I was hungry because I was an ambassador for Live Below the Line, Tear Fund’s campaign to raise awareness of global poverty. The challenge involved eating on $2.85 a day for five days. That’s the international poverty line. More than 700 million people in the world live on that (not just for food, but for everything). It strikes me as crazy, and crazily unfair, that one in nine people in the world goes to bed hungry every night, and yet we waste, globally, at least a third of the food we produce. Our world is out of whack.
Obviously, I was just eating at the poverty line for five days, and it didn’t do me any harm. It was hard, but it’s not a struggle I face day in, day out. And I think this small experience gave me a tiny insight into what it’s like to live on not very much.
At a local level, there are many people who struggle to balance their food budget, even if it’s not $2.85 a day, with the other demands on their wallets, and who face tough choices about what to buy because of that.
I don’t believe laziness, poor decisions or bad budgeting is responsible for most of those people’s struggles. I think there’s a lot of unnecessary and unfair judgement heaped on people living in poverty, including the assumption they’re not only poor but also lazy. I think that’s far from the truth. Being hungry affects your choices.
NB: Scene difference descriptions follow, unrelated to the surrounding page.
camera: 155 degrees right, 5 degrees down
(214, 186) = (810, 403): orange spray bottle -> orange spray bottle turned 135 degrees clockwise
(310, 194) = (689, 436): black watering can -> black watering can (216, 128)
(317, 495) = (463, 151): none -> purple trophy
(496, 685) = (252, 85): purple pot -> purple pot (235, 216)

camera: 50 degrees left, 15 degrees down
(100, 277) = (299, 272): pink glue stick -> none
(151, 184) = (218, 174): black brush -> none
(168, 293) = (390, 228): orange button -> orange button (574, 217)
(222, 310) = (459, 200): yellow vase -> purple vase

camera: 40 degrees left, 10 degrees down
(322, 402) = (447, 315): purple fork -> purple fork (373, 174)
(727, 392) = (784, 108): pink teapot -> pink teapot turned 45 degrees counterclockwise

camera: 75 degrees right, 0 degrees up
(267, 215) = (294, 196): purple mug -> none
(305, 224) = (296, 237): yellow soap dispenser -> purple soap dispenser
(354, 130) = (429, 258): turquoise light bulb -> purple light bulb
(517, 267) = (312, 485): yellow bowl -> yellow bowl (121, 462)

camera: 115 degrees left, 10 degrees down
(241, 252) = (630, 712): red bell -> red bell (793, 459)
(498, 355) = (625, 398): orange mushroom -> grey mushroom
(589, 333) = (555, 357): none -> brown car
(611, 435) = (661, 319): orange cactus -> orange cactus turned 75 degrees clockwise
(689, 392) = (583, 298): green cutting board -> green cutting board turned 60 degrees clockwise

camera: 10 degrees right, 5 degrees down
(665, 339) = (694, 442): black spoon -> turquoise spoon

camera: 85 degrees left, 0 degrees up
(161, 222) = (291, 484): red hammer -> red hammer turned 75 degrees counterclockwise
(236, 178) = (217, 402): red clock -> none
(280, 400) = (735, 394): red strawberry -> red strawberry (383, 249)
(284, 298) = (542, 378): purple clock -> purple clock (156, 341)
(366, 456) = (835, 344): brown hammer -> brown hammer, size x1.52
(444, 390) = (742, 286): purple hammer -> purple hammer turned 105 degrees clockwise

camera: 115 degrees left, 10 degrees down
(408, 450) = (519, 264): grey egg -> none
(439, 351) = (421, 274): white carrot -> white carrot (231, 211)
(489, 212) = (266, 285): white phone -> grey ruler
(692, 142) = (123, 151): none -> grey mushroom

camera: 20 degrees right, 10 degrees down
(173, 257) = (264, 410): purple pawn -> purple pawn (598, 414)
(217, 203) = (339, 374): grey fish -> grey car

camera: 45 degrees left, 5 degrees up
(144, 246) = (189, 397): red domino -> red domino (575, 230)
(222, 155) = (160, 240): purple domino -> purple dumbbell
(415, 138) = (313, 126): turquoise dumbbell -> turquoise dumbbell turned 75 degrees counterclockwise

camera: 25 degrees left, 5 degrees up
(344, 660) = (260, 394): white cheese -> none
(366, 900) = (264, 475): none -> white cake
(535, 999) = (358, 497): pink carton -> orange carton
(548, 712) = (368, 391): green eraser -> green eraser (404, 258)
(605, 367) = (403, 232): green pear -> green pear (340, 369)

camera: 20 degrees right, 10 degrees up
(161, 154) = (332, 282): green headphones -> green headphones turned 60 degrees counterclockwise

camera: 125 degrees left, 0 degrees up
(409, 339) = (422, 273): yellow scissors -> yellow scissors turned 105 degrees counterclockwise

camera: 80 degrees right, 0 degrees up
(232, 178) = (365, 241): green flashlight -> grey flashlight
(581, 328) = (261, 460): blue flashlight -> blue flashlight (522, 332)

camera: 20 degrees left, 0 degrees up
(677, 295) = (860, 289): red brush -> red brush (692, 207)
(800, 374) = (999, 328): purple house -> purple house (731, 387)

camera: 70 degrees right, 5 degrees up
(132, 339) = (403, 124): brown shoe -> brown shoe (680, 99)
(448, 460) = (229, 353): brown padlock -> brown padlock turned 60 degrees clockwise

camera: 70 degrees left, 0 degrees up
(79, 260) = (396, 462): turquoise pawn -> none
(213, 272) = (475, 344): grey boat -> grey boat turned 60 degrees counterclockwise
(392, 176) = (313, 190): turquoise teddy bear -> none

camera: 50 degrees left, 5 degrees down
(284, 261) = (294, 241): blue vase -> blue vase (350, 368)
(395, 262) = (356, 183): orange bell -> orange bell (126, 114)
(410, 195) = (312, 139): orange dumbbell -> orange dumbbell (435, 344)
As a food writer, I know how to put recipes together, and I know how to cost them out. I know how to substitute cheaper ingredients for costly ones. And I know how to balance a meal with a few ingredients. But, even then, it’s not easy making a very small food budget work.
When you’re poor, chances are you’re also time poor. That means there’s not a lot of time to plan and to shop and, probably, not a lot of time to cook. I spent a couple of hours working out my Live Below the Line meals in a spreadsheet. I cooked every single meal I ate at home. I would not have time for that every week. And I don’t have two jobs or young kids to look after.
When you’re poor, there’s not a lot of room to adapt to changes. If the car breaks down, or there’s a school expense or a health hiccup, the money to pay for it has to come from somewhere. Often the only part of a household budget that’s flexible is the food, so that’s where compromises are made. When you or I have to work late unexpectedly, we can probably manage to pay for a reasonably healthy takeaway meal. When there’s no extra money, that can’t happen.
It’s easy for us to think anyone can eat healthily on a small budget if they have skills, knowledge and willpower. And healthy food can be inexpensive, for sure. But we need to acknowledge that to eat well we also need the right environment and a decent amount of time. And finding all of that, for many, is not easy.